I also graphed the raw GC logs these in GCViewer:
It seems like everything was going ok so far:
- The used tenured was constant (the dark magenta line at the bottom of the graph).
- Young GC pauses occurred every couple of minutes cleaning up all the young objects (the grey line at the top of the graph).
- Allocated sizes for each generation were constant.
- Heap usage after the young GCs was around 1155M.
Then at 2015/05/28 04:52:59
things went pear shaped:
- The tenured all of a sudden started growing.
- When the young GC ran there were only 51M in the eden space.
- Full GCs started occurring.
- The first 3 full GCs seemed ok, they reduced the heap usage to 1158M-1170M (which is very close to the normal 1155M).
- The final full GC started with 1158M used and was still 1158M after.
The Memory tab in the screenshot shows:
Tenured heap (usage / alloc. max) 2,836 (104.1%) / 2,723M
Total promotion 2,048K
Now to explain briefly what occurred at 2015/05/28 04:52:59
. At this point a whole bunch of configuration objects were serialised to a custom format using a StringBuilder. This resulted in a bunch of array copies which eventually resulted in the following exception at 2015/05/28 04:53:09
:
java.lang.OutOfMemoryError: Java heap space
at java.util.Arrays.copyOf(Arrays.java:2367)
at java.lang.AbstractStringBuilder.expandCapacity(AbstractStringBuilder.java:130)
at java.lang.AbstractStringBuilder.ensureCapacityInternal(AbstractStringBuilder.java:114)
at java.lang.AbstractStringBuilder.append(AbstractStringBuilder.java:587)
at java.lang.StringBuilder.append(StringBuilder.java:214)
...
There are a few things I can't explain:
- Where in the GC logs would you find the used tenured memory?

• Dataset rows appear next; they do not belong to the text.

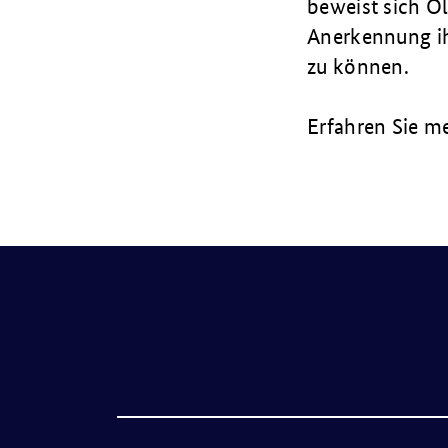
beweist sich Ol
Anerkennung ih
zu können.
Erfahren Sie m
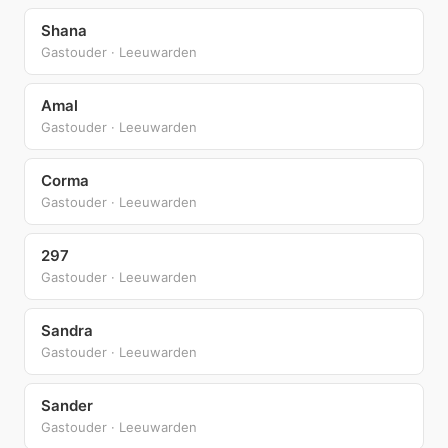
Shana
Gastouder · Leeuwarden
Amal
Gastouder · Leeuwarden
Corma
Gastouder · Leeuwarden
297
Gastouder · Leeuwarden
Sandra
Gastouder · Leeuwarden
Sander
Gastouder · Leeuwarden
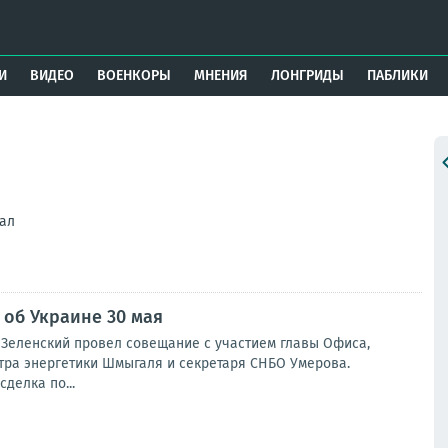
И
ВИДЕО
ВОЕНКОРЫ
МНЕНИЯ
ЛОНГРИДЫ
ПАБЛИКИ
нал
 об Украине 30 мая
яЗеленский провел совещание с участием главы Офиса,
тра энергетики Шмыгаля и секретаря СНБО Умерова.
делка по...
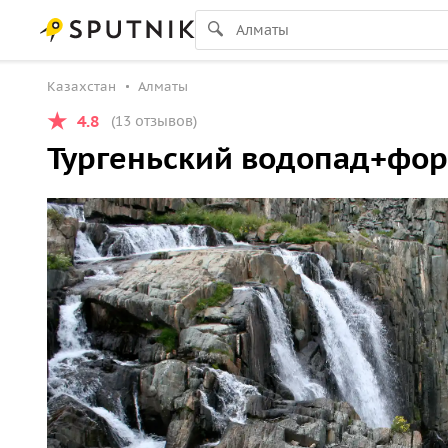
Казахстан
Алматы
4.8
(13 отзывов)
Тургеньский водопад+фор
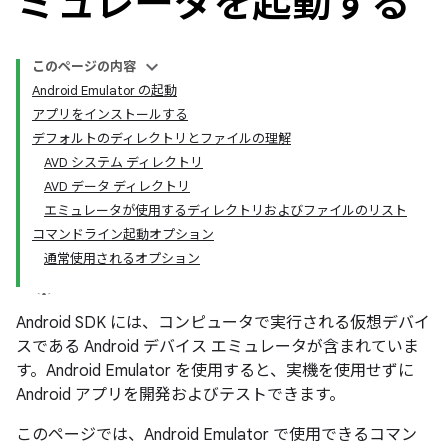
ミュレータを起動する
このページの内容
Android Emulator の起動
アプリをインストールする
デフォルトのディレクトリとファイルの理解
AVD システム ディレクトリ
AVD データ ディレクトリ
エミュレータが使用するディレクトリおよびファイルのリスト
コマンドライン起動オプション
通常使用されるオプション
Android SDK には、コンピュータで実行される仮想デバイ
スである Android デバイス エミュレータが含まれていま
す。Android Emulator を使用すると、実機を使用せずに
Android アプリを開発およびテストできます。
このページでは、Android Emulator で使用できるコマン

- What would cause such a significant spike in the used tenured memory to cause a GC? There were only 20M of survivors so wouldn't in the worst case these all go to tenured and no more?
- Could this perhaps be explained by a humongous object allocation?
- Why was the last full GC triggered when there was (apparently) so little used heap and at afterwards it cleaned up nothing?
- If there was 3891M heap allocated and only 1158M used then why would there be an OOME?